Exercise description: Pick out the lines below that contain the string "Slovakia" and copy them all.

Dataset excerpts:
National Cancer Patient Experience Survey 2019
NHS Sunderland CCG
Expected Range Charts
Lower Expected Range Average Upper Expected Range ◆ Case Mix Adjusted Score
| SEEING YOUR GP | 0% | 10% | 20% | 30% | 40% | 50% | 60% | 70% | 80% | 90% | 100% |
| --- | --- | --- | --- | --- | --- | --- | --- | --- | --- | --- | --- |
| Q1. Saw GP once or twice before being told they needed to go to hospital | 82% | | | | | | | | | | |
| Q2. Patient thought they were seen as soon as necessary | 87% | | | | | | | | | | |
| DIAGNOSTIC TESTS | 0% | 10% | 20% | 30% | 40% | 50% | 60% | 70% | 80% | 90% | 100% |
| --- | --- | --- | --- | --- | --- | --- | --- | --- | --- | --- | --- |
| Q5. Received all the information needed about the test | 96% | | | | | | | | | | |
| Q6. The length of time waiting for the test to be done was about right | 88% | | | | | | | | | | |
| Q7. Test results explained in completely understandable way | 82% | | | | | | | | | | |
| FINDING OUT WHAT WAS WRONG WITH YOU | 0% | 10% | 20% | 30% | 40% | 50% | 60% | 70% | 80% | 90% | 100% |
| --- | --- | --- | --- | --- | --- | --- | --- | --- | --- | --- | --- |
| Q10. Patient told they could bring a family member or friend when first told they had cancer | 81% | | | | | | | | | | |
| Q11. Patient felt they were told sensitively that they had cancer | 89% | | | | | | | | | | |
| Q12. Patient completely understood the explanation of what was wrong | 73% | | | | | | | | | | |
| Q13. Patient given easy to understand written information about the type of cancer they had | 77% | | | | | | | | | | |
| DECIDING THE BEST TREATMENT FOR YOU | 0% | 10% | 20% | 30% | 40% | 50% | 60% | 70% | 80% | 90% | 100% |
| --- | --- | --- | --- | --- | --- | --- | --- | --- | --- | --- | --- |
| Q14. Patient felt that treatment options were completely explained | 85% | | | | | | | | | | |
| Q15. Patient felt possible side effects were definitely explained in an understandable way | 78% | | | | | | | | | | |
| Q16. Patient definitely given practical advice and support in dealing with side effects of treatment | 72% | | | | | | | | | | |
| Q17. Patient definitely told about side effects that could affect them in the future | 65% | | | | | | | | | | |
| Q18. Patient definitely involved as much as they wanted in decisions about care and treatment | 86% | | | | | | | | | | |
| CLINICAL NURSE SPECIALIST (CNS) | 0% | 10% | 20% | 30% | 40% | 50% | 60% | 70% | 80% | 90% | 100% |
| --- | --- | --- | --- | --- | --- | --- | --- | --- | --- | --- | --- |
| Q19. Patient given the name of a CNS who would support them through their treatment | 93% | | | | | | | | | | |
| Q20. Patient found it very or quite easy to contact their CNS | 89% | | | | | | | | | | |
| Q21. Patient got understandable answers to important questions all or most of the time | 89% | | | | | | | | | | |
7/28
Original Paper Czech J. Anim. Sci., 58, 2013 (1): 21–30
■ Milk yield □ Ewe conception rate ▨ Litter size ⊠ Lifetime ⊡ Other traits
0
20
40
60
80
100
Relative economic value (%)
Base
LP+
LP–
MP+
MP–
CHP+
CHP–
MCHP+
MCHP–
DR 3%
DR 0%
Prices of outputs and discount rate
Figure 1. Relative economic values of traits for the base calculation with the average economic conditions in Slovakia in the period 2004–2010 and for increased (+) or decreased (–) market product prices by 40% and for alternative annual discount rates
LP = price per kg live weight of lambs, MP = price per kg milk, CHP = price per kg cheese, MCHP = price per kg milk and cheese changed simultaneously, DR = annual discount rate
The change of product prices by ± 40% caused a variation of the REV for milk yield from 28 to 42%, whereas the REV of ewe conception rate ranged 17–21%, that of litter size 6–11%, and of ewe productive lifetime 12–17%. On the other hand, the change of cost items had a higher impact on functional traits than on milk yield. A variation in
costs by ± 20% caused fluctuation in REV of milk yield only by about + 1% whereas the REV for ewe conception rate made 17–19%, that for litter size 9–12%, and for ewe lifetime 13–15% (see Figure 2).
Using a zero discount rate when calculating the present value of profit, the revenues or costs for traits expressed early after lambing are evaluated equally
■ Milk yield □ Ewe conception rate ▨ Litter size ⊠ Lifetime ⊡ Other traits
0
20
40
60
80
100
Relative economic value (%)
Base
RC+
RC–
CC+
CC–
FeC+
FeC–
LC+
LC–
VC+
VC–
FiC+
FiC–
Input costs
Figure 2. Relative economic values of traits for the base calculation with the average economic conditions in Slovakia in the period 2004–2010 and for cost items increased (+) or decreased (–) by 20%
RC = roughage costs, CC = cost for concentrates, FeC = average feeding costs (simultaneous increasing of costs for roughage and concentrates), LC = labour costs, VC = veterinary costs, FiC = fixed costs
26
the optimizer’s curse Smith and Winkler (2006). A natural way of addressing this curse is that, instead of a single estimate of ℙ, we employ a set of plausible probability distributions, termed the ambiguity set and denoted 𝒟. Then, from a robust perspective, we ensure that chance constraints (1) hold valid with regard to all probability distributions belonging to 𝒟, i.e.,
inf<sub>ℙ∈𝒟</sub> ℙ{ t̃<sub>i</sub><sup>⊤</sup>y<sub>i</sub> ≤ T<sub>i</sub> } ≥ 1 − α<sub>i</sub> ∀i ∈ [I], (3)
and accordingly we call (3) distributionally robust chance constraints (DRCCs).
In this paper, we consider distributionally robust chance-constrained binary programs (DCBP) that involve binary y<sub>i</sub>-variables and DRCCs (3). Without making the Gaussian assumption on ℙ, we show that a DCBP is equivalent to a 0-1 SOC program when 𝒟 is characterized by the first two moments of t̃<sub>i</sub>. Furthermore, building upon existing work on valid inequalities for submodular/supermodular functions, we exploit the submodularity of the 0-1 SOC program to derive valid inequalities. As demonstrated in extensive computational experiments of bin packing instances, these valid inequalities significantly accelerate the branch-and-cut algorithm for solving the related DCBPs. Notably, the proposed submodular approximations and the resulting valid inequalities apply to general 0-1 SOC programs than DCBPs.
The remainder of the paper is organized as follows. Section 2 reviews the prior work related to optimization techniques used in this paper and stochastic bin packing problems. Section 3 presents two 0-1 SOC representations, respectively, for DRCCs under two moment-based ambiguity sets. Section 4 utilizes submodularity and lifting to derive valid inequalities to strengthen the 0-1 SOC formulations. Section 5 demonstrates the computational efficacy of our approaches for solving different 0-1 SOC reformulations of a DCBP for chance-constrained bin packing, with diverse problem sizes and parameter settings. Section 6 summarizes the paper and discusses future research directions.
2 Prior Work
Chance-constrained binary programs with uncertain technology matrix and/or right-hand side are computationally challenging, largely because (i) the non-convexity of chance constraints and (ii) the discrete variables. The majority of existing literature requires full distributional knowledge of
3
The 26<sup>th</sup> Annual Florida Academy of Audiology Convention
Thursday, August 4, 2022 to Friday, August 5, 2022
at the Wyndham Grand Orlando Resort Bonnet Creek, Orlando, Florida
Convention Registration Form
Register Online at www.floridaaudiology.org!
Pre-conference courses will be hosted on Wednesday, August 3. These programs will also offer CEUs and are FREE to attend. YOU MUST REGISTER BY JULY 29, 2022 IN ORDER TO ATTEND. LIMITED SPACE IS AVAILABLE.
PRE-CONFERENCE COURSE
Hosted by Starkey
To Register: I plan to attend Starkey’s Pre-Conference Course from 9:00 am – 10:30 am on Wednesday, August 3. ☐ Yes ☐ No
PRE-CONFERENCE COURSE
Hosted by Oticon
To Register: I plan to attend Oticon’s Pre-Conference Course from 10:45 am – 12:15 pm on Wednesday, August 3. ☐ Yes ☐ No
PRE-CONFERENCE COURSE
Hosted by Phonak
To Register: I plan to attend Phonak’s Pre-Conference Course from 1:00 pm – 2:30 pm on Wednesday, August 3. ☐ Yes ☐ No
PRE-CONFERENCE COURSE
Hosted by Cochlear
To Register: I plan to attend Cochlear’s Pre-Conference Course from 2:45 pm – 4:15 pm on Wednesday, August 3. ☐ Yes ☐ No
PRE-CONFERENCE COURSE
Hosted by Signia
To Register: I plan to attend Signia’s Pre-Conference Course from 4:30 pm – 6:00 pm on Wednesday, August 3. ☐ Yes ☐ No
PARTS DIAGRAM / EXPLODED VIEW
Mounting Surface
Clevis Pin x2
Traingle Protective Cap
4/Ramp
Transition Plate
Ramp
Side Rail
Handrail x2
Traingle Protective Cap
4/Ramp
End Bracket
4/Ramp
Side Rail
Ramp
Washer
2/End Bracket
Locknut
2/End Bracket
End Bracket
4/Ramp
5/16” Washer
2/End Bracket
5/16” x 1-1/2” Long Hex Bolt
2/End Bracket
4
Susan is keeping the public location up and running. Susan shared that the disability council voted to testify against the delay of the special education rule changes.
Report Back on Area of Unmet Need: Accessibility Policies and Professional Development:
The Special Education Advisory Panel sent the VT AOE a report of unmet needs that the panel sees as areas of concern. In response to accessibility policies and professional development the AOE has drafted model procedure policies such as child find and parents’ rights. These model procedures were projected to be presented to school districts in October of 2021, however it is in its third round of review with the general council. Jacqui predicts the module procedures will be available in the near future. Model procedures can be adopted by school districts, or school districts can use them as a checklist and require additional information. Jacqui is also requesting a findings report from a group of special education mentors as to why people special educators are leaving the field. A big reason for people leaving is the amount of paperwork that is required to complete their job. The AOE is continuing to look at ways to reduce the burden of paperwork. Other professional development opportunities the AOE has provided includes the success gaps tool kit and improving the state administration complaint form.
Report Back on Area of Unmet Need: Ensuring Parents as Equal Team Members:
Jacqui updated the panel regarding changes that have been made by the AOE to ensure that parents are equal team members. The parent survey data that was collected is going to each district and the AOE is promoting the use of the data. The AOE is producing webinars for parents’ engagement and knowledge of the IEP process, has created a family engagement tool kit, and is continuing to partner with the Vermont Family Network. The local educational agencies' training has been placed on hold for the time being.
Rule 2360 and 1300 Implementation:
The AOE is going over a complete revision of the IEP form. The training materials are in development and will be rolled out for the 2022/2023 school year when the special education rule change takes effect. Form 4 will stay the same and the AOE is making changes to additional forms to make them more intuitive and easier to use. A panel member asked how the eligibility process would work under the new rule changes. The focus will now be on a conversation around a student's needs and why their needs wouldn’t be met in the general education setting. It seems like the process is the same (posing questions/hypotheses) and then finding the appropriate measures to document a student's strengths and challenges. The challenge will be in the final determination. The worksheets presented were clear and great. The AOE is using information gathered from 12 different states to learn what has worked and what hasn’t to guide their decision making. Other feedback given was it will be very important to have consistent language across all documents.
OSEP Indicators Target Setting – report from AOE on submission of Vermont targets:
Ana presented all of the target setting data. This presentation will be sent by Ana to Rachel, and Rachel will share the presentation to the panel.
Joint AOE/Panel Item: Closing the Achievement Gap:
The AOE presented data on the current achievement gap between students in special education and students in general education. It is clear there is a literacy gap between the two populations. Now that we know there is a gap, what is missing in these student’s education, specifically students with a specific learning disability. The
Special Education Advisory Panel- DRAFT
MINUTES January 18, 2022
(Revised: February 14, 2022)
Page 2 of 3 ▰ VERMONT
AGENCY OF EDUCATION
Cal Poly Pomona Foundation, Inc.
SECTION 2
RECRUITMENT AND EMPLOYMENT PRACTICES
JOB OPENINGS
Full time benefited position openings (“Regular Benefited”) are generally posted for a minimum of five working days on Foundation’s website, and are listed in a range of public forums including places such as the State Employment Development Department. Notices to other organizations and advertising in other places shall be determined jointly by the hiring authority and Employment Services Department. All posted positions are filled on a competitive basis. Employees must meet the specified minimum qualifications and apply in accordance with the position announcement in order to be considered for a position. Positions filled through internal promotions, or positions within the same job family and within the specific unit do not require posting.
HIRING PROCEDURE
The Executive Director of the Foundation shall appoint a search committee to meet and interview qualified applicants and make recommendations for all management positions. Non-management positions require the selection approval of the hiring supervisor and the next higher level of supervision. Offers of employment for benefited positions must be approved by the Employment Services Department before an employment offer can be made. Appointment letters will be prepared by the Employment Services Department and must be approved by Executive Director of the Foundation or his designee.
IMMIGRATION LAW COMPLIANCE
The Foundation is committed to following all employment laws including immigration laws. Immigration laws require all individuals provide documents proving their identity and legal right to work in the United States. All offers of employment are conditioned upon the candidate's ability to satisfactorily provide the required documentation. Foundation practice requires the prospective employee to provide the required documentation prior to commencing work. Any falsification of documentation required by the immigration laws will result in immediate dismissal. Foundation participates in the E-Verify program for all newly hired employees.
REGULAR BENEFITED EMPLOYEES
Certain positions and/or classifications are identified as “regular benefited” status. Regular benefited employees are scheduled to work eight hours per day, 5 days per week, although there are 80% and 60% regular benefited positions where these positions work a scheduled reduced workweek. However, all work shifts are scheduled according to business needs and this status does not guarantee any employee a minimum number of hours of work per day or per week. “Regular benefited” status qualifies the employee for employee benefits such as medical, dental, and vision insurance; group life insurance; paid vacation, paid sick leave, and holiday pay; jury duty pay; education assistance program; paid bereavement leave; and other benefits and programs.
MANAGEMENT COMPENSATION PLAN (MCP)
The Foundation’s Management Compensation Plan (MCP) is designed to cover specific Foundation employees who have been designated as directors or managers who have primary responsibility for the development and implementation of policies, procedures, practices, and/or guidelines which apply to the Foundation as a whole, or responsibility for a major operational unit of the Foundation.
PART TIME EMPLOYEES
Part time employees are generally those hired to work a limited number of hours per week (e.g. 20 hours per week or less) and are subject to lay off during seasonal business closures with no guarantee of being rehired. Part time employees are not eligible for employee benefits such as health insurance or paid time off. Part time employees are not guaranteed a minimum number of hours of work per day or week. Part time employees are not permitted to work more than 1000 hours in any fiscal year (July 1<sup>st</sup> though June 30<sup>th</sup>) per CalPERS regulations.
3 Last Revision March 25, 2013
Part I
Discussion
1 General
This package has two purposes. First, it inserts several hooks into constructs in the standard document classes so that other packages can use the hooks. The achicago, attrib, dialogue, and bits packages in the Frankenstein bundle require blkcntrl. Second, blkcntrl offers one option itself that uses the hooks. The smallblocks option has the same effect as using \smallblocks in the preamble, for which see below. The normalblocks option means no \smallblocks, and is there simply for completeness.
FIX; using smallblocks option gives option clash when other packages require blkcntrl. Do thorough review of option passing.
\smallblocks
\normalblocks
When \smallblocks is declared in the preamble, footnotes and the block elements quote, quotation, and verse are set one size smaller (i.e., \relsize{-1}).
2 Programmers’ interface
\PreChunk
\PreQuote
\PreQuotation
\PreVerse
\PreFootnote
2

Result for this exercise:
Figure 1. Relative economic values of traits for the base calculation with the average economic conditions in Slovakia in the period 2004–2010 and for increased (+) or decreased (–) market product prices by 40% and for alternative annual discount rates
Figure 2. Relative economic values of traits for the base calculation with the average economic conditions in Slovakia in the period 2004–2010 and for cost items increased (+) or decreased (–) by 20%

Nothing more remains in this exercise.